* [ABOUT THIS EXERCISE]:
Rewrite the text of all the rows below with every "turis" replaced by "wisatawan" and nothing else changed. Leave out the pictures.
_ _ _ _ _
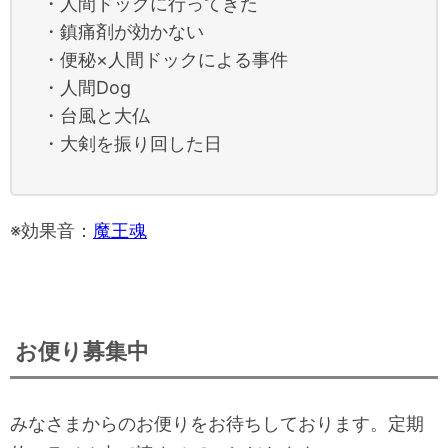
・人間ドックに行ってきた
・鎮痛剤が効かない
・便秘×人間ドックによる事件
・人間Dog
・台風と大仏
・大剣を振り回した日
※効果音：
魔王魂
お便り募集中
みなさまからのお便りをお待ちしております。定期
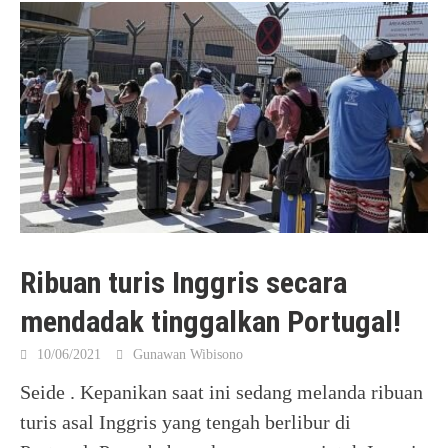
Ribuan turis Inggris secara
mendadak tinggalkan Portugal!
10/06/2021
Gunawan Wibisono
Seide . Kepanikan saat ini sedang melanda ribuan
turis asal Inggris yang tengah berlibur di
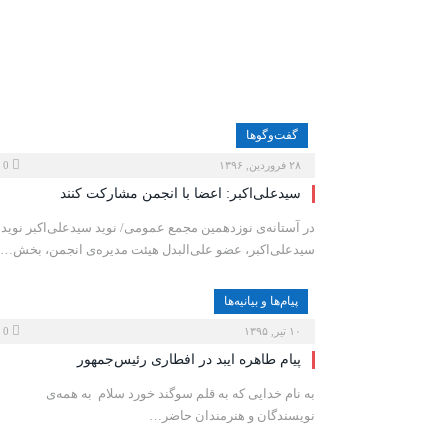
گفت‌وگوها
۲۸ فروردین, ۱۳۹۶
0
سیدعلی‌اکبر: اعضا با انجمن مشارکت کنند
در آستانه‌ی‌ نوزدهمین مجمع عمومی/ نوید سیدعلی‌اکبر نوید
سیدعلی‌اکبر، عضو علی‌البدل هیئت مدیره‌ی انجمن، بخش…
پیام‌ها و بیانیه‌ها
۱۰ تیر, ۱۳۹۵
0
پیام طاهره ایبد در افطاری رئیس‌جمهور
به نام خدایی که به قلم سوگند خورد سلام به همه‌ی
نویسندگان و هنرمندان حاضر…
_ _ _ _ _
* [TASK RESULT]:
・人間ドックに行ってきた
・鎮痛剤が効かない
・便秘×人間ドックによる事件
・人間Dog
・台風と大仏
・大剣を振り回した日
※効果音：
魔王魂
お便り募集中
みなさまからのお便りをお待ちしております。定期
Ribuan wisatawan Inggris secara
mendadak tinggalkan Portugal!
10/06/2021
Gunawan Wibisono
Seide . Kepanikan saat ini sedang melanda ribuan
wisatawan asal Inggris yang tengah berlibur di
گفت‌وگوها
۲۸ فروردین, ۱۳۹۶
0
سیدعلی‌اکبر: اعضا با انجمن مشارکت کنند
در آستانه‌ی‌ نوزدهمین مجمع عمومی/ نوید سیدعلی‌اکبر نوید
سیدعلی‌اکبر، عضو علی‌البدل هیئت مدیره‌ی انجمن، بخش…
پیام‌ها و بیانیه‌ها
۱۰ تیر, ۱۳۹۵
0
پیام طاهره ایبد در افطاری رئیس‌جمهور
به نام خدایی که به قلم سوگند خورد سلام به همه‌ی
نویسندگان و هنرمندان حاضر…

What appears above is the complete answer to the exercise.